Provided data:
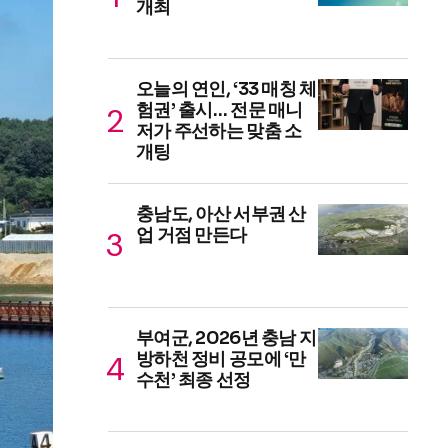
개최
오늘의 연인, ‘33 매칭 체
험권’ 출시… 전문 매니
저가 주선하는 맞춤 소
개팅
충남도, 아산 서부권 산
업 거점 만든다
부여군, 2026년 충남 지
방하천 정비 공모에 ‘만
수천’ 최종 선정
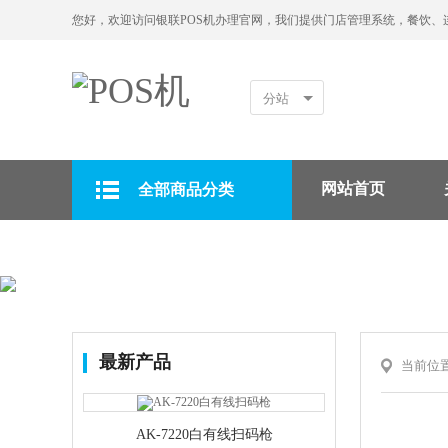
您好，欢迎访问银联POS机办理官网，我们提供门店管理系统，餐饮、
分站
网站首页
全部商品分类
拉卡拉POS机
最新产品
当前位
AK-7220白有线扫码枪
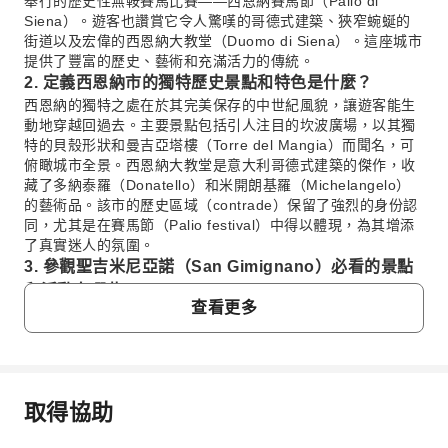
舉行的歷史性無鞍賽馬比賽——西恩納賽馬節（Palio di
Siena）。遊客也讚賞它令人驚嘆的哥德式建築、狹窄蜿蜒的
街道以及宏偉的西恩納大教堂（Duomo di Siena）。這座城市
提供了豐富的歷史、藝術和充滿活力的傳統。
2. 定義西恩納市的獨特歷史景點和特色是什麼？
西恩納的獨特之處在於其完美保存的中世紀風貌，讓遊客能生
動地穿越回過去。主要景點包括引人注目的坎波廣場，以其獨
特的貝殼形狀和曼吉亞塔樓（Torre del Mangia）而聞名，可
俯瞰城市全景。西恩納大教堂是意大利哥德式建築的傑作，收
藏了多納泰羅（Donatello）和米開朗基羅（Michelangelo）
的藝術品。該市的歷史區域（contrade）保留了強烈的身份認
同，尤其是在賽馬節（Palio festival）中得以體現，為其增添
了真實迷人的氛圍。
3. 參觀聖吉米尼亞諾（San Gimignano）必看的景點
和活動有哪些？
查看更多
參觀聖吉米尼亞諾時，一個亮點是探索其保存完好的中世紀塔
樓，這也為它贏得了「塔樓之城」的綽號。千萬不要錯過攀登
格羅薩塔（Torre Grossa），欣賞托斯卡納鄉村令人屏息的美
景。漫步於水井廣場（Piazza della Cisterna）和主教堂廣場
（Piazza del Duomo），參觀聖母瑪利亞主教堂（Collegiata
取得協助
di Santa Maria Assunta，即主教堂），並探索迷人的狹窄街
常見問題
道。務必品嚐當地的藏紅花（saffron）和著名的聖吉米尼亞諾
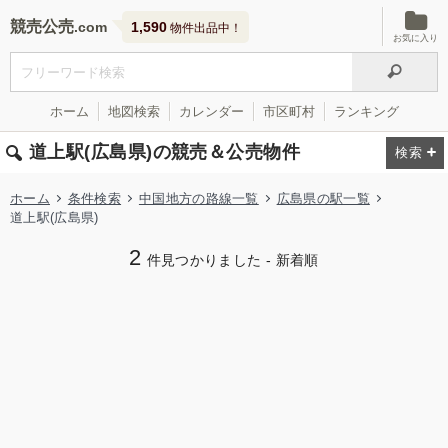
競売公売
1,590
物件出品中！
お気に入り
ホーム
地図検索
カレンダー
市区町村
ランキング
道上駅(広島県)の競売＆公売物件
ホーム
条件検索
中国地方の路線一覧
広島県の駅一覧
道上駅(広島県)
2
件見つかりました - 新着順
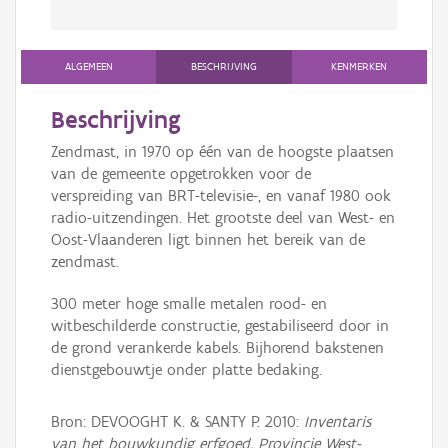
ALGEMEEN
BESCHRIJVING
KENMERKEN
Beschrijving
Zendmast, in 1970 op één van de hoogste plaatsen
van de gemeente opgetrokken voor de
verspreiding van BRT-televisie-, en vanaf 1980 ook
radio-uitzendingen. Het grootste deel van West- en
Oost-Vlaanderen ligt binnen het bereik van de
zendmast.
300 meter hoge smalle metalen rood- en
witbeschilderde constructie, gestabiliseerd door in
de grond verankerde kabels. Bijhorend bakstenen
dienstgebouwtje onder platte bedaking.
Bron: DEVOOGHT K. & SANTY P. 2010:
Inventaris
van het bouwkundig erfgoed, Provincie West-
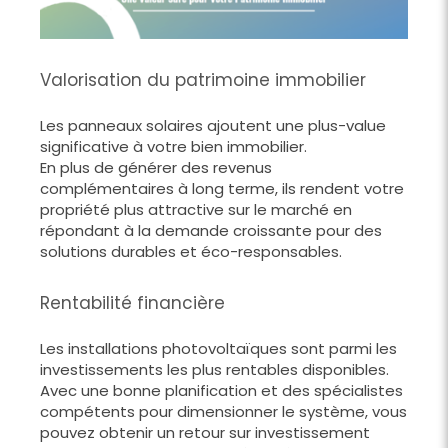
Valorisation du patrimoine immobilier
Les panneaux solaires ajoutent une plus-value
significative à votre bien immobilier.
En plus de générer des revenus
complémentaires à long terme, ils rendent votre
propriété plus attractive sur le marché en
répondant à la demande croissante pour des
solutions durables et éco-responsables.
Rentabilité financière
Les installations photovoltaïques sont parmi les
investissements les plus rentables disponibles.
Avec une bonne planification et des spécialistes
compétents pour dimensionner le système, vous
pouvez obtenir un retour sur investissement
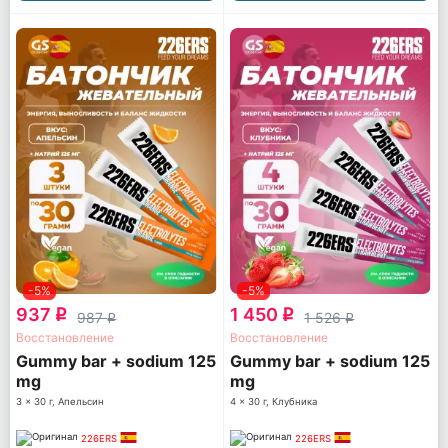
-5%
-5%
937
1 450
q
q
987
1 526
q
q
Восстановление
Восстановление
Gummy bar + sodium 125
Gummy bar + sodium 125
mg
mg
3 x 30 г, Апельсин
4 x 30 г, Клубника
226ERS
226ERS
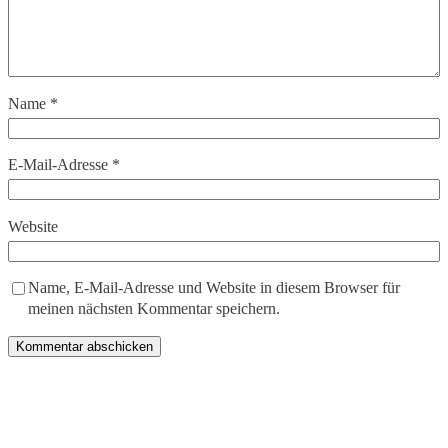
Name
*
E-Mail-Adresse
*
Website
Name, E-Mail-Adresse und Website in diesem Browser für
meinen nächsten Kommentar speichern.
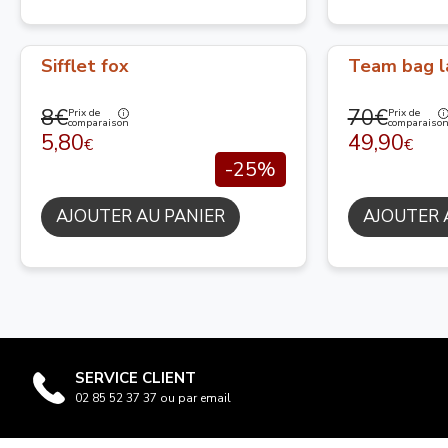
Sifflet fox
Team bag l
8€
70€
Prix de
Prix de
comparaison
comparaiso
5,80
49,90
€
€
-25%
AJOUTER AU PANIER
AJOUTER 
SERVICE CLIENT
02 85 52 37 37 ou par email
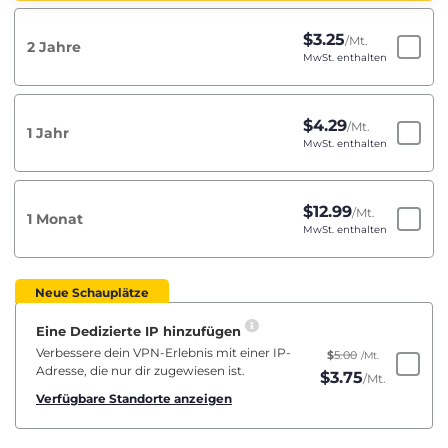
$
3.25
/Mt.
2 Jahre
MwSt. enthalten
$
4.29
/Mt.
1 Jahr
MwSt. enthalten
$
12.99
/Mt.
1 Monat
MwSt. enthalten
Neue Schauplätze
Eine Dedizierte IP hinzufügen
Verbessere dein VPN-Erlebnis mit einer IP-
$
5.00
/Mt.
Adresse, die nur dir zugewiesen ist.
$
3.75
/Mt.
Verfügbare Standorte anzeigen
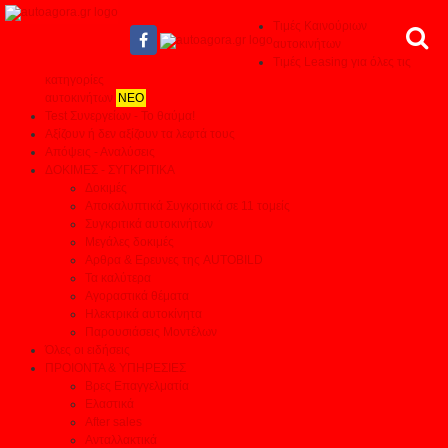
Τιμές Καινούριων
αυτοκινήτων
Τιμές Leasing για όλες τις
κατηγορίες
αυτοκινήτων
ΝΕΟ
Test Συνεργείων - Το θαύμα!
Αξίζουν ή δεν αξίζουν τα λεφτά τους
Απόψεις - Αναλύσεις
ΔΟΚΙΜΕΣ - ΣΥΓΚΡΙΤΙΚΑ
Δοκιμές
Αποκαλυπτικά Συγκριτικά σε 11 τομείς
Συγκριτικά αυτοκινήτων
Μεγάλες δοκιμές
Αρθρα & Ερευνες της AUTOBILD
Τα καλύτερα
Αγοραστικά θέματα
Ηλεκτρικά αυτοκίνητα
Παρουσιάσεις Μοντέλων
Όλες οι ειδήσεις
ΠΡΟΙΟΝΤΑ & ΥΠΗΡΕΣΙΕΣ
Βρες Επαγγελματία
Ελαστικά
After sales
Ανταλλακτικά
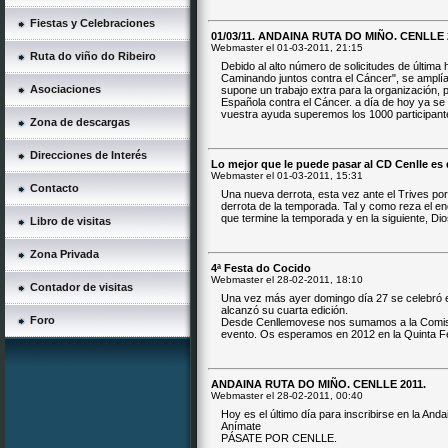
Fiestas y Celebraciones
01/03/11. ANDAINA RUTA DO MIÑO. CENLLE 
Webmaster el
01-03-2011, 21:15
Ruta do viño do Ribeiro
Debido al alto número de solicitudes de última 
Caminando juntos contra el Cáncer", se amplía 
Asociaciones
supone un trabajo extra para la organización, 
Española contra el Cáncer. a día de hoy ya se
vuestra ayuda superemos los 1000 participa
Zona de descargas
Direcciones de Interés
Lo mejor que le puede pasar al CD Cenlle es
Webmaster el
01-03-2011, 15:31
Contacto
Una nueva derrota, esta vez ante el Trives por
derrota de la temporada. Tal y como reza el e
que termine la temporada y en la siguiente, Dio
Libro de visitas
Zona Privada
4ª Festa do Cocido
Webmaster el
28-02-2011, 18:10
Contador de visitas
Una vez más ayer domingo día 27 se celebró en 
alcanzó su cuarta edición.
Foro
Desde Cenllemovese nos sumamos a la Comisió
evento. Os esperamos en 2012 en la Quinta Fe
ANDAINA RUTA DO MIÑO. CENLLE 2011.
Webmaster el
28-02-2011, 00:40
Hoy es el último día para inscribirse en la And
Anímate
PÁSATE POR CENLLE.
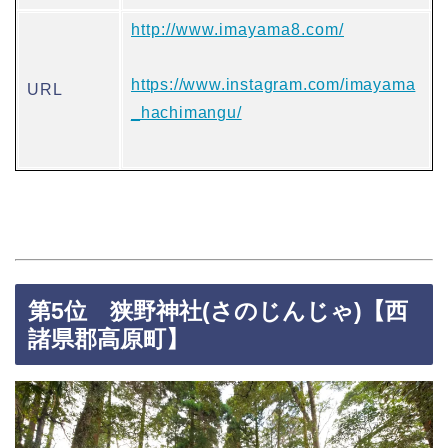
http://www.imayama8.com/
https://www.instagram.com/imayama
URL
_hachimangu/
第5位 狭野神社(さのじんじゃ)【西
諸県郡高原町】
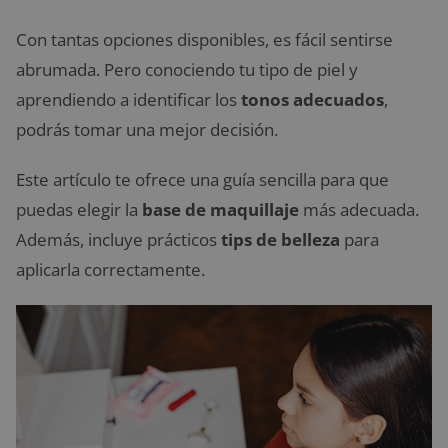
Con tantas opciones disponibles, es fácil sentirse
abrumada. Pero conociendo tu tipo de piel y
aprendiendo a identificar los
tonos adecuados
,
podrás tomar una mejor decisión.
Este artículo te ofrece una guía sencilla para que
puedas elegir la
base de maquillaje
más adecuada.
Además, incluye prácticos
tips de belleza
para
aplicarla correctamente.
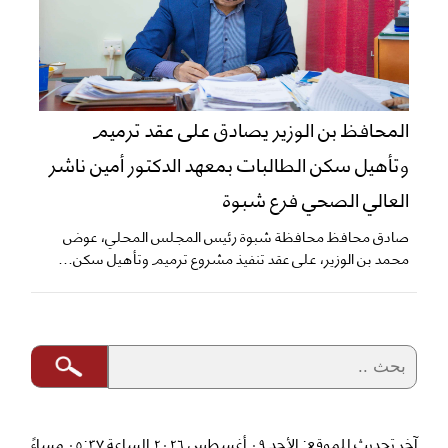
المحافظ بن الوزير يصادق على عقد ترميم
وتأهيل سكن الطالبات بمعهد الدكتور أمين ناشر
العالي الصحي فرع شبوة
صادق محافظ محافظة شبوة رئيس المجلس المحلي، عوض
محمد بن الوزير، على عقد تنفيذ مشروع ترميم وتأهيل سكن...
آخر تحديث للموقع: الأحد ٠٩ أغسطس ٢٠٢٦ الساعة ٠٥:٣٧ مساءً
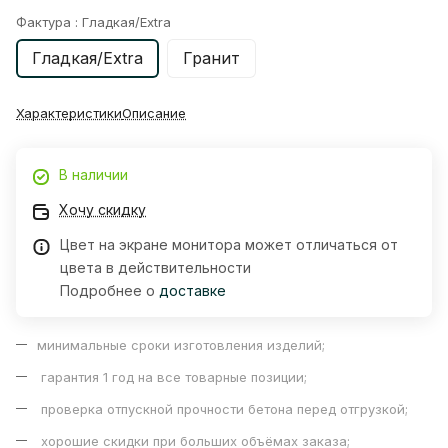
Фактура :
Гладкая/Extra
Гладкая/Extra
Гранит
Характеристики
Описание
В наличии
Хочу скидку
Цвет на экране монитора может отличаться от
цвета в действительности
Подробнее о
доставке
минимальные сроки изготовления изделий;
гарантия 1 год на все товарные позиции;
проверка отпускной прочности бетона перед отгрузкой;
хорошие скидки при больших объёмах заказа;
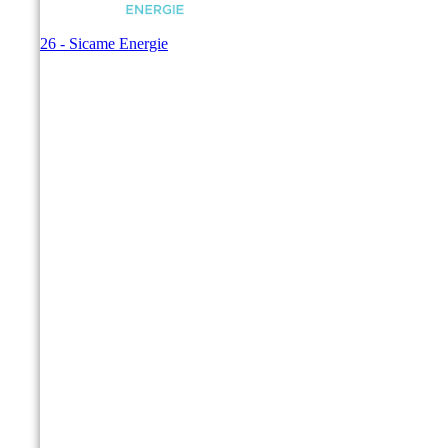
© 2026 - Sicame Energie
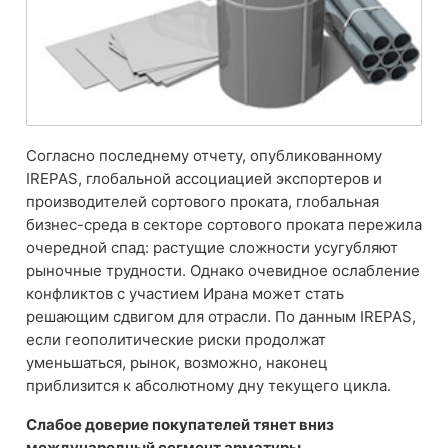
Согласно последнему отчету, опубликованному
IREPAS, глобальной ассоциацией экспортеров и
производителей сортового проката, глобальная
бизнес-среда в секторе сортового проката пережила
очередной спад: растущие сложности усугубляют
рыночные трудности. Однако очевидное ослабление
конфликтов с участием Ирана может стать
решающим сдвигом для отрасли. По данным IREPAS,
если геополитические риски продолжат
уменьшаться, рынок, возможно, наконец
приблизится к абсолютному дну текущего цикла.
Слабое доверие покупателей тянет вниз
международный сегмент арматуры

Directions:
Count the lines above that contain the string "الوزير", with case counting, and give only that number.

Answer to this task:
2